Scholars such as Abdullah (2010) found that an economy’s inflation rate is determined by the expansion of government expenditures. In Nigeria, for example, the public sector includes Federal, State, and Local Government firms. Some government financial operations operate totally outside of the budget and are supported through supplementary budgetary accounts.
As a result, the impact of spending on economic growth could be a complete indication of public productivity. However, governments have traditionally been quite diligent in budgeting their spending using government budgets and national income.
The government, in its many economic operations and policy formulations, whether short-term or long-term, frequently encounters challenges that must be addressed.

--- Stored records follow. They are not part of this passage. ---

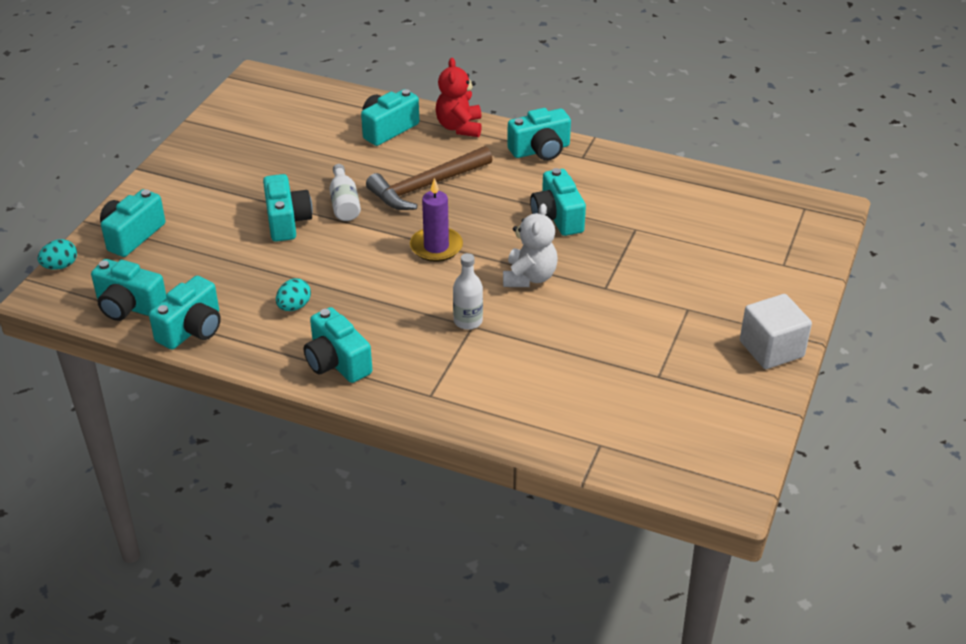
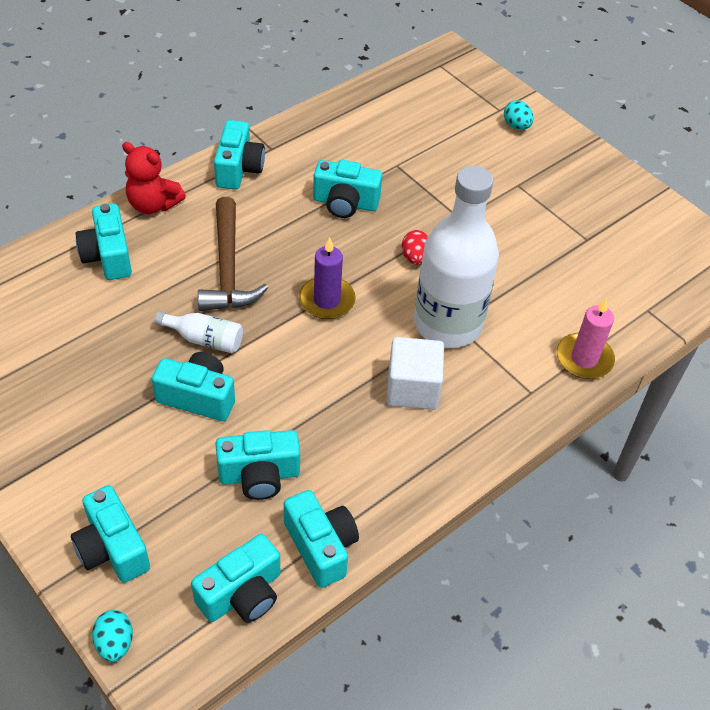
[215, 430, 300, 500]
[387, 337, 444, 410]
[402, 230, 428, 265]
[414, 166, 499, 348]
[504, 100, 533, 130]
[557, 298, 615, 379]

Without addressing these issues, the government may be unable to devise and implement policies capable of propelling the economy towards long-term economic growth and development.
This study will attempt to address the problem of understanding the effects of public spending on economic growth and applying that knowledge to the solutions of some problems encountered by various policymakers in their short- or long-term economic activities in order to arrive at a specific and active policy.
In light of this, the current study will investigate the relationship between government expenditure and inflation in Nigeria between 1981 and 2017.
1.2 Significance of the Study
The importance of conducting research on government spending and its impact on inflation in Nigeria cannot be overstated. Inflation has become a terrible burden for emerging countries like Nigeria.
It is like a blight on Nigeria’s economy, reducing people’s purchasing power while also restricting investment and savings, hence increasing poverty in Nigeria, primarily hurting the middle and low income groups, particularly salary earners.
Again, the conduct of this research is critical because it will help the following stakeholders in making decisions that will mitigate the negative effects of inflation on government spending.
The study will also demonstrate how the government can successfully organise and manage state funds during inflation. There hasn’t been much research on the examination of government expenditure and its impact on inflation in Nigeria, so I am confident that the findings will add significantly to existing knowledge on the subject.
The contents of the research work would also bridge the information gap created as a result of insufficient statistics relating to government expenditure and its effect on the rate of inflation in Nigeria.
Additionally, the research work’s findings and recommendations will suggest ways to address the challenges that Nigerians face as a result of inflation.
1.3 Statement of Problem
Price stability, or maintaining relatively low inflation rates that allow for employment and output expansion, is one of the most important macroeconomic goals that all economies strive for. Nigeria continues to experience pricing instability due to its double-digit inflation rate.
According to the Keynesians, one of the primary reasons of high inflation in developing economies is excessive government expenditure. Excessive government spending elevates aggregate demand over supply, causing prices to increase.
Furthermore, Nigerian governments at all levels frequently spend money on wasteful and growth-enhancing initiatives, which increases inflationary pressure on the economy.
The government’s inability to spend prudently has led to Nigeria’s high inflation rate. Fiscal recklessness has prevented Nigeria’s economy from maintaining a low rate of inflation, which promotes economic growth. Thus, in order to keep inflation to a low, it is necessary to carefully monitor how government monies are used.
1.4 Objectives of the Study
The primary goal of the study would be to investigate the impact of government spending on inflation in Nigeria. The study’s particular aims are:
To assess the effect of government capital expenditures on inflation in Nigeria.
To determine the impact of government recurrent expenditure on inflation in Nigeria.